◆ **EXERCISE DIRECTIONS**: Render every line of text in the items below as a Markdown table with two columns, Row and Line, numbering each line in order and skipping blank lines. Leave the pictures out of the table.

[GIVEN DATA]

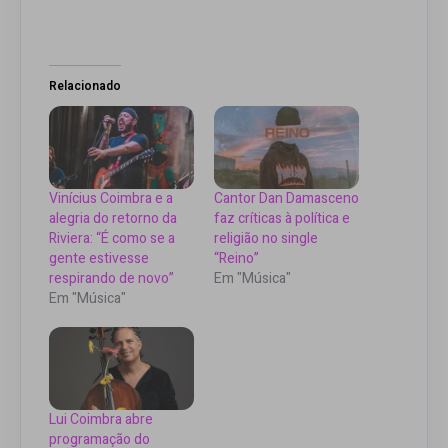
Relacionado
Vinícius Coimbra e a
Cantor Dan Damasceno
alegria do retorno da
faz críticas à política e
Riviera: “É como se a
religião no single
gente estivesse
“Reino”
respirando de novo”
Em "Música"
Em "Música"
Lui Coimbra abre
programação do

[/GIVEN DATA]

◆ **RESPONSE AREA**:
| Row | Line |
|---|---|
| 1 | Relacionado |
| 2 | Vinícius Coimbra e a |
| 3 | Cantor Dan Damasceno |
| 4 | alegria do retorno da |
| 5 | faz críticas à política e |
| 6 | Riviera: “É como se a |
| 7 | religião no single |
| 8 | gente estivesse |
| 9 | “Reino” |
| 10 | respirando de novo” |
| 11 | Em "Música" |
| 12 | Em "Música" |
| 13 | Lui Coimbra abre |
| 14 | programação do |